Instructions for the task: Render every line of the items below as a Markdown table with two columns, No. and Line, numbering the rows and skipping blank lines. Leave the pictures out of your answer.

Information:

==============================

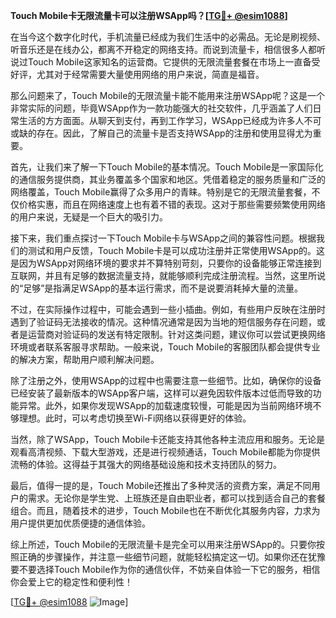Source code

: **Touch Mobile卡无限流量卡可以注册WSApp吗？[[TG💪+ @esim1088](https://t.me/s/esim1088)]**

在当今这个数字化时代，手机流量已经成为我们生活中的必需品。无论是刷视频、听音乐还是在线办公，都离不开稳定的网络支持。而说到流量卡，相信很多人都听说过Touch Mobile这家知名的运营商。它提供的无限流量套餐在市场上一直备受好评，尤其对于经常需要大量使用网络的用户来说，简直是福音。

那么问题来了，Touch Mobile的无限流量卡能不能用来注册WSApp呢？这是一个非常实际的问题，毕竟WSApp作为一款功能强大的社交软件，几乎涵盖了人们日常生活的方方面面。从聊天到支付，再到工作学习，WSApp已经成为许多人不可或缺的存在。因此，了解自己的流量卡是否支持WSApp的注册和使用显得尤为重要。

首先，让我们来了解一下Touch Mobile的基本情况。Touch Mobile是一家国际化的通信服务提供商，其业务覆盖多个国家和地区。凭借着稳定的服务质量和广泛的网络覆盖，Touch Mobile赢得了众多用户的青睐。特别是它的无限流量套餐，不仅价格实惠，而且在网络速度上也有着不错的表现。这对于那些需要频繁使用网络的用户来说，无疑是一个巨大的吸引力。

接下来，我们重点探讨一下Touch Mobile卡与WSApp之间的兼容性问题。根据我们的测试和用户反馈，Touch Mobile卡是可以成功注册并正常使用WSApp的。这是因为WSApp对网络环境的要求并不算特别苛刻，只要你的设备能够正常连接到互联网，并且有足够的数据流量支持，就能够顺利完成注册流程。当然，这里所说的“足够”是指满足WSApp的基本运行需求，而不是说要消耗掉大量的流量。

不过，在实际操作过程中，可能会遇到一些小插曲。例如，有些用户反映在注册时遇到了验证码无法接收的情况。这种情况通常是因为当地的短信服务存在问题，或者是运营商对验证码的发送有特定限制。针对这类问题，建议你可以尝试更换网络环境或者联系客服寻求帮助。一般来说，Touch Mobile的客服团队都会提供专业的解决方案，帮助用户顺利解决问题。

除了注册之外，使用WSApp的过程中也需要注意一些细节。比如，确保你的设备已经安装了最新版本的WSApp客户端，这样可以避免因软件版本过低而导致的功能异常。此外，如果你发现WSApp的加载速度较慢，可能是因为当前网络环境不够理想。此时，可以考虑切换至Wi-Fi网络以获得更好的体验。

当然，除了WSApp，Touch Mobile卡还能支持其他各种主流应用和服务。无论是观看高清视频、下载大型游戏，还是进行视频通话，Touch Mobile都能为你提供流畅的体验。这得益于其强大的网络基础设施和技术支持团队的努力。

最后，值得一提的是，Touch Mobile还推出了多种灵活的资费方案，满足不同用户的需求。无论你是学生党、上班族还是自由职业者，都可以找到适合自己的套餐组合。而且，随着技术的进步，Touch Mobile也在不断优化其服务内容，力求为用户提供更加优质便捷的通信体验。

综上所述，Touch Mobile的无限流量卡是完全可以用来注册WSApp的。只要你按照正确的步骤操作，并注意一些细节问题，就能轻松搞定这一切。如果你还在犹豫要不要选择Touch Mobile作为你的通信伙伴，不妨亲自体验一下它的服务，相信你会爱上它的稳定性和便利性！

[[TG💪+ @esim1088](https://t.me/s/esim1088) ![Image](https://i.postimg.cc/4NQfJmqS/Snipaste-2025-05-13-00-14-12.png)]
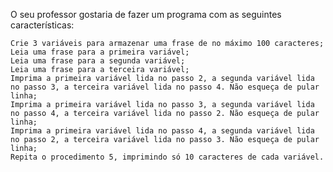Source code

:O seu professor gostaria de fazer um programa com as seguintes características:

    Crie 3 variáveis para armazenar uma frase de no máximo 100 caracteres;
    Leia uma frase para a primeira variável;
    Leia uma frase para a segunda variável;
    Leia uma frase para a terceira variável;
    Imprima a primeira variável lida no passo 2, a segunda variável lida no passo 3, a terceira variável lida no passo 4. Não esqueça de pular linha;
    Imprima a primeira variável lida no passo 3, a segunda variável lida no passo 4, a terceira variável lida no passo 2. Não esqueça de pular linha;
    Imprima a primeira variável lida no passo 4, a segunda variável lida no passo 2, a terceira variável lida no passo 3. Não esqueça de pular linha;
    Repita o procedimento 5, imprimindo só 10 caracteres de cada variável.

==============================

Answer space:
| No. | Line |
|---|---|
| 1 | Source code |
| 2 | : **Touch Mobile卡无限流量卡可以注册WSApp吗？[[TG💪+ @esim1088](https://t.me/s/esim1088)]** |
| 3 | 在当今这个数字化时代，手机流量已经成为我们生活中的必需品。无论是刷视频、听音乐还是在线办公，都离不开稳定的网络支持。而说到流量卡，相信很多人都听说过Touch Mobile这家知名的运营商。它提供的无限流量套餐在市场上一直备受好评，尤其对于经常需要大量使用网络的用户来说，简直是福音。 |
| 4 | 那么问题来了，Touch Mobile的无限流量卡能不能用来注册WSApp呢？这是一个非常实际的问题，毕竟WSApp作为一款功能强大的社交软件，几乎涵盖了人们日常生活的方方面面。从聊天到支付，再到工作学习，WSApp已经成为许多人不可或缺的存在。因此，了解自己的流量卡是否支持WSApp的注册和使用显得尤为重要。 |
| 5 | 首先，让我们来了解一下Touch Mobile的基本情况。Touch Mobile是一家国际化的通信服务提供商，其业务覆盖多个国家和地区。凭借着稳定的服务质量和广泛的网络覆盖，Touch Mobile赢得了众多用户的青睐。特别是它的无限流量套餐，不仅价格实惠，而且在网络速度上也有着不错的表现。这对于那些需要频繁使用网络的用户来说，无疑是一个巨大的吸引力。 |
| 6 | 接下来，我们重点探讨一下Touch Mobile卡与WSApp之间的兼容性问题。根据我们的测试和用户反馈，Touch Mobile卡是可以成功注册并正常使用WSApp的。这是因为WSApp对网络环境的要求并不算特别苛刻，只要你的设备能够正常连接到互联网，并且有足够的数据流量支持，就能够顺利完成注册流程。当然，这里所说的“足够”是指满足WSApp的基本运行需求，而不是说要消耗掉大量的流量。 |
| 7 | 不过，在实际操作过程中，可能会遇到一些小插曲。例如，有些用户反映在注册时遇到了验证码无法接收的情况。这种情况通常是因为当地的短信服务存在问题，或者是运营商对验证码的发送有特定限制。针对这类问题，建议你可以尝试更换网络环境或者联系客服寻求帮助。一般来说，Touch Mobile的客服团队都会提供专业的解决方案，帮助用户顺利解决问题。 |
| 8 | 除了注册之外，使用WSApp的过程中也需要注意一些细节。比如，确保你的设备已经安装了最新版本的WSApp客户端，这样可以避免因软件版本过低而导致的功能异常。此外，如果你发现WSApp的加载速度较慢，可能是因为当前网络环境不够理想。此时，可以考虑切换至Wi-Fi网络以获得更好的体验。 |
| 9 | 当然，除了WSApp，Touch Mobile卡还能支持其他各种主流应用和服务。无论是观看高清视频、下载大型游戏，还是进行视频通话，Touch Mobile都能为你提供流畅的体验。这得益于其强大的网络基础设施和技术支持团队的努力。 |
| 10 | 最后，值得一提的是，Touch Mobile还推出了多种灵活的资费方案，满足不同用户的需求。无论你是学生党、上班族还是自由职业者，都可以找到适合自己的套餐组合。而且，随着技术的进步，Touch Mobile也在不断优化其服务内容，力求为用户提供更加优质便捷的通信体验。 |
| 11 | 综上所述，Touch Mobile的无限流量卡是完全可以用来注册WSApp的。只要你按照正确的步骤操作，并注意一些细节问题，就能轻松搞定这一切。如果你还在犹豫要不要选择Touch Mobile作为你的通信伙伴，不妨亲自体验一下它的服务，相信你会爱上它的稳定性和便利性！ |
| 12 | [[TG💪+ @esim1088](https://t.me/s/esim1088) ![Image](https://i.postimg.cc/4NQfJmqS/Snipaste-2025-05-13-00-14-12.png)] |
| 13 | Source code |
| 14 | :O seu professor gostaria de fazer um programa com as seguintes características: |
| 15 |     Crie 3 variáveis para armazenar uma frase de no máximo 100 caracteres; |
| 16 |     Leia uma frase para a primeira variável; |
| 17 |     Leia uma frase para a segunda variável; |
| 18 |     Leia uma frase para a terceira variável; |
| 19 |     Imprima a primeira variável lida no passo 2, a segunda variável lida no passo 3, a terceira variável lida no passo 4. Não esqueça de pular linha; |
| 20 |     Imprima a primeira variável lida no passo 3, a segunda variável lida no passo 4, a terceira variável lida no passo 2. Não esqueça de pular linha; |
| 21 |     Imprima a primeira variável lida no passo 4, a segunda variável lida no passo 2, a terceira variável lida no passo 3. Não esqueça de pular linha; |
| 22 |     Repita o procedimento 5, imprimindo só 10 caracteres de cada variável. |